Request:
From the data below, copy each line that includes the word "تهران".

───── Record excerpts ─────

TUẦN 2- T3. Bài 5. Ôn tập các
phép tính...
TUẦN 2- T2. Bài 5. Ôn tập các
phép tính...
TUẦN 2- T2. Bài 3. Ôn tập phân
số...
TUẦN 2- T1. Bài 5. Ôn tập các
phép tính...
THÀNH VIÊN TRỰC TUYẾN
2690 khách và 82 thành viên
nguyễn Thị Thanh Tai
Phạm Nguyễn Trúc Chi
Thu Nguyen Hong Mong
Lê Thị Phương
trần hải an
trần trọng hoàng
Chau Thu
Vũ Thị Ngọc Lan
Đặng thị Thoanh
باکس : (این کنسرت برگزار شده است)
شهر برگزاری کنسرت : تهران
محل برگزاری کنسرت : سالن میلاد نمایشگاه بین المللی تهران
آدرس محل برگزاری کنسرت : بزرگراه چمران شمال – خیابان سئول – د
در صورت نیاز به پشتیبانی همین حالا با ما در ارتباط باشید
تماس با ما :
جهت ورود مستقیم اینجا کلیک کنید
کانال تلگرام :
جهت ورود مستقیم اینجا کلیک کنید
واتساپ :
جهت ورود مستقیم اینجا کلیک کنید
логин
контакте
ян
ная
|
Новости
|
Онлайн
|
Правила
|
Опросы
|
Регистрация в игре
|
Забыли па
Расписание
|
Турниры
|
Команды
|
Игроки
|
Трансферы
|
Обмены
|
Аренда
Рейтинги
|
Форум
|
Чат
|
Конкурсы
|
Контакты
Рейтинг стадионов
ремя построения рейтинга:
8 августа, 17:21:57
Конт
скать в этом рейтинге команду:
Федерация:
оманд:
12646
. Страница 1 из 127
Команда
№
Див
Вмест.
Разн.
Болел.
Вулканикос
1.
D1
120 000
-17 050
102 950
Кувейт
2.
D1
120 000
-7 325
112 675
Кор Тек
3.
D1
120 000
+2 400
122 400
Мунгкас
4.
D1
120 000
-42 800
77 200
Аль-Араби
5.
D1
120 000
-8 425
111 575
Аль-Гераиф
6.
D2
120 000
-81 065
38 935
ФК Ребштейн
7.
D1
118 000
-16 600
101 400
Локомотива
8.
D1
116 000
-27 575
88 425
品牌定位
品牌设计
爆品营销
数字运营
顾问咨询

─────

Result of this exercise:
شهر برگزاری کنسرت : تهران
محل برگزاری کنسرت : سالن میلاد نمایشگاه بین المللی تهران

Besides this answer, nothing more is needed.